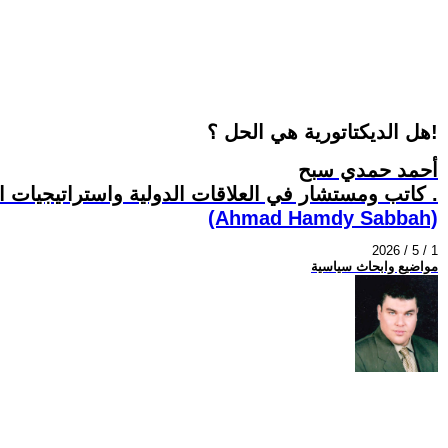
هل الديكتاتورية هي الحل ؟!
أحمد حمدي سبح
كاتب ومستشار في العلاقات الدولية واستراتيجيات التنمية المجتمعية .
(Ahmad Hamdy Sabbah)
2026 / 5 / 1
مواضيع وابحاث سياسية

_To-do item_. Return every line of text read from the records without changing a word, and leave the pictures out of your answer.

_Result for this task_.
هل الديكتاتورية هي الحل ؟!
أحمد حمدي سبح
كاتب ومستشار في العلاقات الدولية واستراتيجيات التنمية المجتمعية .
(Ahmad Hamdy Sabbah)
2026 / 5 / 1
مواضيع وابحاث سياسية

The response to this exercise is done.